It includes a study of quantitative measures like earnings, growth, revenue and finance statement, and qualitative parameters like CEO or key executive's performances and strategy. A fundamental analysis aims at gauging the true intrinsic value of the stock.
Here are a few values that can help investors base their decisions on:
Price to earnings (P/E) ratio :
This is a popular formula that looks at the relation between a stock's price and the company's earnings. P/E is a stock's price divided by the earnings per share.
The ratio indicates what the market is ready to pay for the company's earnings. A high P/E suggests that investors are expecting higher earnings' growth in the future compared to companies with a lower P/E.

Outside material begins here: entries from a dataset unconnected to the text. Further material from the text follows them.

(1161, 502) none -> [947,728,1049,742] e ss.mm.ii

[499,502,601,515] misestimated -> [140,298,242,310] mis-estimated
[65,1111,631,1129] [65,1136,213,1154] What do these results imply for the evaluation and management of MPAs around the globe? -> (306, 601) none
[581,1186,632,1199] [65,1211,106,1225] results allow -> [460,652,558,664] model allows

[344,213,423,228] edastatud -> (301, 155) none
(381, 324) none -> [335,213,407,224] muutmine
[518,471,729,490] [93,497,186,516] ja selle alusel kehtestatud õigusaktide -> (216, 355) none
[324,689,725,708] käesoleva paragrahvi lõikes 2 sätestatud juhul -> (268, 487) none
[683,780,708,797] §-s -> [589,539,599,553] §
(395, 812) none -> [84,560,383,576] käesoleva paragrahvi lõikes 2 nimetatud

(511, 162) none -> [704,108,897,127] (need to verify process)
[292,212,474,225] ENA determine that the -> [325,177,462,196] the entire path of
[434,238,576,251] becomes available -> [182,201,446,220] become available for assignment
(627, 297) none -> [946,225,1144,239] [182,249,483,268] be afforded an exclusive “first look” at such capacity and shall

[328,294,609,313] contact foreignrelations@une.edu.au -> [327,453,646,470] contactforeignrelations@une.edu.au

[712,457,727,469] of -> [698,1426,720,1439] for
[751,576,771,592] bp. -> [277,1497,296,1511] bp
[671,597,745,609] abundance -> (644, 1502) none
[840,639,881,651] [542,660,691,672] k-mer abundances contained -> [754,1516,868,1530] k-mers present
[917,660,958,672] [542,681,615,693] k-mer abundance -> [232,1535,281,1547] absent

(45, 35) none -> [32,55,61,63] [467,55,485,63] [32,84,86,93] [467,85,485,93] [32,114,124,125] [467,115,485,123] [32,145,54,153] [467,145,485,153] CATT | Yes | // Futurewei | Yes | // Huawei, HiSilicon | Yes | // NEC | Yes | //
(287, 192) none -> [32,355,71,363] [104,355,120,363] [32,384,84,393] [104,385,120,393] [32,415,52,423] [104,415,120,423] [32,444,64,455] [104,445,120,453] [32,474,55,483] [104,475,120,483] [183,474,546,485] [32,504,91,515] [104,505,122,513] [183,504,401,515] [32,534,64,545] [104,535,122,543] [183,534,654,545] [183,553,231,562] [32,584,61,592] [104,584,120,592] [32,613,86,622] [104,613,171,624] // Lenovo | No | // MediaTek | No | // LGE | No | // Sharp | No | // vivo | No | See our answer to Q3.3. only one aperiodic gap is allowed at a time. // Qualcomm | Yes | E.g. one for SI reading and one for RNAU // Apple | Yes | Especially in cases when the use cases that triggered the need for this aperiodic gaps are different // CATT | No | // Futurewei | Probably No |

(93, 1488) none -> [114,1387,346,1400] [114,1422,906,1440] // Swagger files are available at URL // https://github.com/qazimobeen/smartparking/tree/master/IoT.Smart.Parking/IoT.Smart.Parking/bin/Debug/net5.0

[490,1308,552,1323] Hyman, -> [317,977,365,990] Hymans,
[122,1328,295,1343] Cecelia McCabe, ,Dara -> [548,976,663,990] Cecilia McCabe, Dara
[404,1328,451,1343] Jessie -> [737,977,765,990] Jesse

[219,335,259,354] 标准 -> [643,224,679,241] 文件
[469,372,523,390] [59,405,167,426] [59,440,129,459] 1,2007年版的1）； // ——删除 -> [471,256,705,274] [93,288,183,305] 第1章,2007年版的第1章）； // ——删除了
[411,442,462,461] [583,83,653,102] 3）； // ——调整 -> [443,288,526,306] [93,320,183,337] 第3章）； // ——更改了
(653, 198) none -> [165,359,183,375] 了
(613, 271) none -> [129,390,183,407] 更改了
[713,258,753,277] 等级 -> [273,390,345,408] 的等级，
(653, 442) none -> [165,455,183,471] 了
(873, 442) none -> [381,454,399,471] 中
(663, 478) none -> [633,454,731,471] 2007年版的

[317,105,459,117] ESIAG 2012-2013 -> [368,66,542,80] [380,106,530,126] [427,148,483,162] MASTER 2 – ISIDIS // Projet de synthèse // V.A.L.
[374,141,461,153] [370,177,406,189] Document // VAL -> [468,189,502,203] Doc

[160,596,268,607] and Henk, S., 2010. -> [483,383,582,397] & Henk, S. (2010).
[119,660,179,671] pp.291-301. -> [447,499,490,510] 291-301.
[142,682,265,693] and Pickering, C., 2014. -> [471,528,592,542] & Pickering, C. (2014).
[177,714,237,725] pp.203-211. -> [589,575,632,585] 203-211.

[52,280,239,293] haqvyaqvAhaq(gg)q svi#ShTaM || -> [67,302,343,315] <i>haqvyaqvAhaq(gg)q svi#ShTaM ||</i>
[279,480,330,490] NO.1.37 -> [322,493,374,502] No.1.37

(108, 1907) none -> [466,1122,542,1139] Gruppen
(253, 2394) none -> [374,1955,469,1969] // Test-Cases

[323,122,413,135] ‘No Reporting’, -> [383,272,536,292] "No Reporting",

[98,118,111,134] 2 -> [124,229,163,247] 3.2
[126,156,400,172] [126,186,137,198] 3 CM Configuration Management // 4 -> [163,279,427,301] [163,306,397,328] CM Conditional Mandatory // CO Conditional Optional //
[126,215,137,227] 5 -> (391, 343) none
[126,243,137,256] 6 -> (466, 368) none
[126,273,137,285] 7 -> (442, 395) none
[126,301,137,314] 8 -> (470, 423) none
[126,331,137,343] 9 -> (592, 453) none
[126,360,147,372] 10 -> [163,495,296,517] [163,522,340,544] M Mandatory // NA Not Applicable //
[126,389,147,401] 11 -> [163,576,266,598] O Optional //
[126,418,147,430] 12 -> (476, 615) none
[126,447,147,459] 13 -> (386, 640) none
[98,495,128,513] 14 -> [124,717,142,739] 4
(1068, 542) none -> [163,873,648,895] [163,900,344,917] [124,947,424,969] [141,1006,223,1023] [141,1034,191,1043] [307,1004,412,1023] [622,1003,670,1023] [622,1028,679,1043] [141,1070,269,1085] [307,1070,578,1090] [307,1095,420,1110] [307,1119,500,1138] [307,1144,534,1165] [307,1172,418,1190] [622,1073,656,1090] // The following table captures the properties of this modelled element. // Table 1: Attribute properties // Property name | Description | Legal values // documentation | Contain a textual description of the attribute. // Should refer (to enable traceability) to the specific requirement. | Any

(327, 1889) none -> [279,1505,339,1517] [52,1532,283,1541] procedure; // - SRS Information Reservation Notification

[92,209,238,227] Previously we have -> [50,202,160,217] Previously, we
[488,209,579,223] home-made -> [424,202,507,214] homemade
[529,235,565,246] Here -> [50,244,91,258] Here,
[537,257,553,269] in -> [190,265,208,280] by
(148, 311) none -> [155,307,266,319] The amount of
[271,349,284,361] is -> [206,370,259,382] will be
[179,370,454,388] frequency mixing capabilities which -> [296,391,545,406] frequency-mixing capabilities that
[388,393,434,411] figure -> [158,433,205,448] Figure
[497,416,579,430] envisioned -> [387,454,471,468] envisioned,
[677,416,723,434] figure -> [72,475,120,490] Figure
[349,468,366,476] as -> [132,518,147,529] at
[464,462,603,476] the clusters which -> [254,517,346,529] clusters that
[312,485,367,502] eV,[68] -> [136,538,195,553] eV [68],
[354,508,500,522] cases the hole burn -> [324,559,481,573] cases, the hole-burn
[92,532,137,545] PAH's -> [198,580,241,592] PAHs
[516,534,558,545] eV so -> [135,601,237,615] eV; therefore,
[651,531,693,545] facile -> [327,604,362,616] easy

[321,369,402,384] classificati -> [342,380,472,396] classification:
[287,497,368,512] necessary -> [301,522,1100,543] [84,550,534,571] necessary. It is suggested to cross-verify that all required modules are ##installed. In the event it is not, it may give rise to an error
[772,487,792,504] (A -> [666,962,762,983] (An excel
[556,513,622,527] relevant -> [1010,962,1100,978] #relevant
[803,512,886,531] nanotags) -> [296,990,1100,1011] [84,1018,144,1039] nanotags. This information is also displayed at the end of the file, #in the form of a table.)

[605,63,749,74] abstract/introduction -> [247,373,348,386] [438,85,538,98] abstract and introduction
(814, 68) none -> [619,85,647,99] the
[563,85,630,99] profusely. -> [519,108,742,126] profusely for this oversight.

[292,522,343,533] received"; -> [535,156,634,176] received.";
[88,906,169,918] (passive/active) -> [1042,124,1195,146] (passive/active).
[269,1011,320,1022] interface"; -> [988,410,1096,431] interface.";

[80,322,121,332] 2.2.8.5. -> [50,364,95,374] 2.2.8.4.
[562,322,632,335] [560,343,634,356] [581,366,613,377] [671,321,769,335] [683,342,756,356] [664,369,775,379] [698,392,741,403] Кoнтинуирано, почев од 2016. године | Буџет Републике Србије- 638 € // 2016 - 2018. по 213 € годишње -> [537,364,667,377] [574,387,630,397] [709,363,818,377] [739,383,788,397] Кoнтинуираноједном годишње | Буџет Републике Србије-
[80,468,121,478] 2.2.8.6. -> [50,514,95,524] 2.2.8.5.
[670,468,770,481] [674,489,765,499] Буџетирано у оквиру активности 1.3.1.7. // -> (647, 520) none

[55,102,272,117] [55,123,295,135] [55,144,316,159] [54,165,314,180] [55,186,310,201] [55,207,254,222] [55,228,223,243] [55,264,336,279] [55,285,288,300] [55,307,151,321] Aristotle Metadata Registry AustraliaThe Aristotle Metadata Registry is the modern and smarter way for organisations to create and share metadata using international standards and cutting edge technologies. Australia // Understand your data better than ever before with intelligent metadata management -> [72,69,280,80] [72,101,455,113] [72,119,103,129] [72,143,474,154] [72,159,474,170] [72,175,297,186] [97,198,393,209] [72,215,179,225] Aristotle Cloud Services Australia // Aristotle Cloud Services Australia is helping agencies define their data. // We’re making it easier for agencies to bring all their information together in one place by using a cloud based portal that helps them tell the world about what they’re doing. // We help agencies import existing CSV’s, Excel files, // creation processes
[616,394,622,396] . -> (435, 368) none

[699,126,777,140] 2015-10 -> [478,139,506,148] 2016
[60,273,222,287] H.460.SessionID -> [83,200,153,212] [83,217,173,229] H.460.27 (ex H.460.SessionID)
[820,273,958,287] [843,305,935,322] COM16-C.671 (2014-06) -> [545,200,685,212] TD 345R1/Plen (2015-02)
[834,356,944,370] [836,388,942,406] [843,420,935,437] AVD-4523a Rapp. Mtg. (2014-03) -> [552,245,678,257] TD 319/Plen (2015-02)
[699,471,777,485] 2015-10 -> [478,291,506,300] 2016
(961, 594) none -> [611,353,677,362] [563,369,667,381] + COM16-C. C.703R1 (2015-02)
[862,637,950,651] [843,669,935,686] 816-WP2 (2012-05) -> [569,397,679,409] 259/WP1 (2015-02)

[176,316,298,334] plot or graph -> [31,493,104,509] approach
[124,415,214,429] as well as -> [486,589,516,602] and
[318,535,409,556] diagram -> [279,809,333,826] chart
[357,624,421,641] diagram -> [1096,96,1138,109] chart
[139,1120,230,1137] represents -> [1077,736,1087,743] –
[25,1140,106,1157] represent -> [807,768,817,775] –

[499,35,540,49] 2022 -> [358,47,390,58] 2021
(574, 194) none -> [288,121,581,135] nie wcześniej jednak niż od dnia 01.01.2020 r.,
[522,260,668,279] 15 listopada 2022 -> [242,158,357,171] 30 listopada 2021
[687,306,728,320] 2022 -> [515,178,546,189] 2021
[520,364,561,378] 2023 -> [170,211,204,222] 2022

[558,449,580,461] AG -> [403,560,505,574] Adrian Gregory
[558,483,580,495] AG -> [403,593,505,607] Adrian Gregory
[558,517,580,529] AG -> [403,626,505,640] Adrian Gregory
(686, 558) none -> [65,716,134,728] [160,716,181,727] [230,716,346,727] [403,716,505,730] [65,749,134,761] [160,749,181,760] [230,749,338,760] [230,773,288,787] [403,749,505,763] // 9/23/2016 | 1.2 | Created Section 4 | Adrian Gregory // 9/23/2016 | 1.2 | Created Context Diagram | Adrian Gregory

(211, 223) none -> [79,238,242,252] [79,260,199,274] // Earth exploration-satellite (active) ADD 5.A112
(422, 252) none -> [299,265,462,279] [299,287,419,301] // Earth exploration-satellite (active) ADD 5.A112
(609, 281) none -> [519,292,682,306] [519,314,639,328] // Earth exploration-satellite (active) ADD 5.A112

A low P/E ratio can suggest that a stock may be under-valued , or that investors expect poor future earnings.
Price to sales (P/S) ratio:
Some companies have no history of earnings. But investors cannot afford to over-look these young, budding companies. A price to sales (P/S) ratio looks at the current stock price relative to the total sales per share.
A P/S ratio is the stock's price divided by the sales price per share.
The lower the P/S ratio, the better is the stock valued . However, this ratio must not be viewed in isolation when deciding on a nascent company.
Price to book ratio:
This is calculated by dividing the share price by the book value per share. Price to book (P/B) ratio is of great importance to value investors who are on a constant search for under-valued and ignored stocks.
A P/B ratio is the share price divided by the book value per share. Book value is the sum of all of a company's assets minus its liabilities.
A manufacturing company that requires more assets will generally post a drastically lower P/B ratio in comparison to a consulting firm providing some service. A company trading at a low P/B ratio, in comparison to others in same sector, is perceived as under-valued relative to its share price.
Projected growth in earnings ratio:
A projected growth in earnings (PEG) ratio gives an insight into the future earnings growth.
A PEG ratio is the P/E divided by projected growth in earnings .
The lower the PEG ratio, the better the value, as the investor will be paying less for each unit of earnings growth. A lower ratio is considered cheaper and a higher ratio is expensive. Since this relies heavily on projections, the conclusions may not always be accurate.
Dividend payout ratio:
This ratio is obtained by dividing the annual dividends per share by the earnings per share.
It is a measure of a company's payouts to investors in the form of dividends versus its earnings per share.
It also an indicator of how sustainable the dividends are, especially for investors looking for passive income.